Other perks include valet parking upon arrival, a coat check for travelers flying to warmer climates, a personal assistant, shower rooms and a cigar lounge.

ANA (All Nippon Airways) operates a handful of jets with “Star Wars”-themed paint jobs through a partnership with The Walt Disney Co. The planes are painted to resemble droids, including R2-D2, and also feature Star Wars-themed cups, napkins and headrest covers. In-flight entertainment on international flights includes films from the franchise, of course. What better way for a “Star Wars” fan to travel?

One of the signatures of JetBlue’s Mint premium travel program is its carefully curated culinary offerings. For instance, Mint menus include tapas-style courses planned by the New York City restaurant Saxon + Parole and offerings from some of America’s best vineyards, specially selected by the airline’s wine expert Jon Bonné. Most recently, JetBlue launched a regional ice cream program that includes partnerships with five ice cream makers from around the country. For instance, Mint flyers might get local licks from The Frieze, based in South Florida, or Coolhaus, which got its start in Los Angeles.

Adult passengers aboard Alaska Airlines’ sister carrier Horizon Air can get one complimentary beer or glass of wine on flights longer than an hour. The drink selection includes wines and microbrews from California, Alaska and the Pacific Northwest, such as Pyramid’s Outburst IPA or the Ross Andrew Winery Glaze Cabernet Sauvignon.

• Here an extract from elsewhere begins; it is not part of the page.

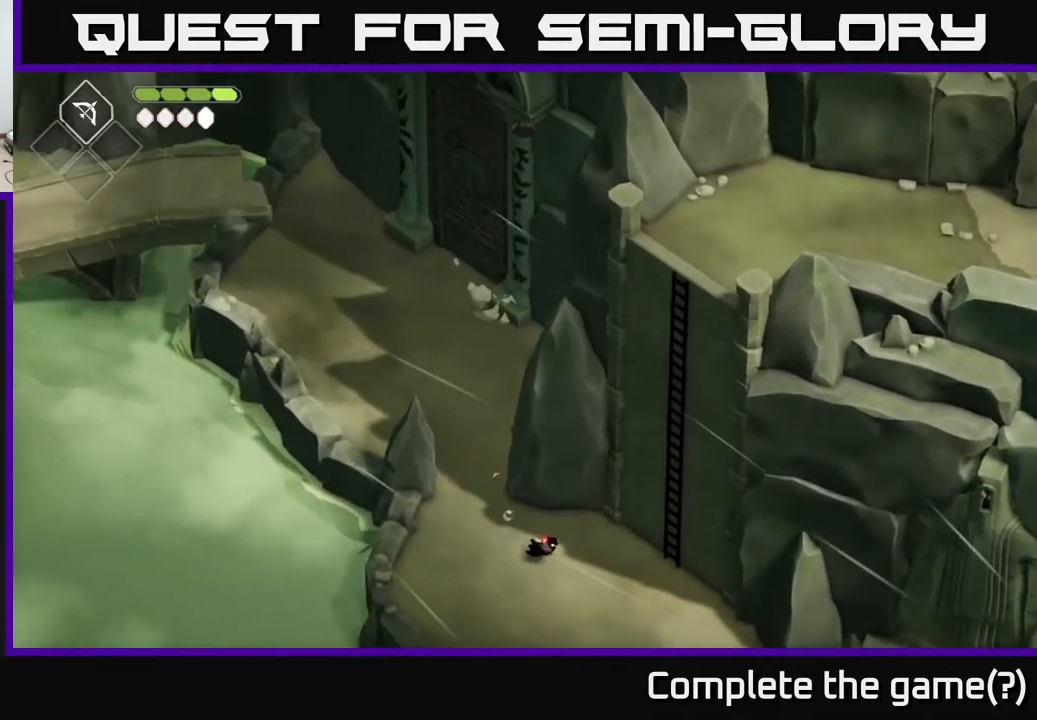
{"buttons": [], "left_stick": "up-right", "right_stick": "center", "events": [[50, "left_stick", "right"], [417, "left_stick", "up-right"]]}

Many airline credit cards offer a free checked bag or two among their list of benefits for the cardholder, but some extend that offer to several travelers on the same booking. That makes airline cards great options for groups who love to stock up on souvenirs. For instance, a number of Delta SkyMiles credit cards allow up to nine people on the same booking to check their first bag free, as long as the fares were purchased with the card and the cardholder provides his or her SkyMiles frequent-flyer number. That can add up to some serious savings.

Earning a Southwest Airlines Companion Pass requires a little work, but the effort is worth it for frequent flyers.

“I don’t think many people realize how easy it is to earn and that it allows one person to fly free — aside from the $5.60 government fees per way — with you for up to two years,” said writer Lyn Mettler, who offers a guide to getting the pass at her site, Go to Travel Gal.

Members of Southwest’s Rapid Rewards program earn a pass after racking up 110,000 qualifying miles. And if you earn the pass early in a calendar year, your designated companion can fly nearly free with you for that year and the following one. Signing up for Rapid Rewards credit cards is one of the easiest ways to pile up points. For instance, the Southwest Rapid Rewards Visa currently offers 40,000 bonus points if new customers charge $1,000 within their first three months as a cardholder.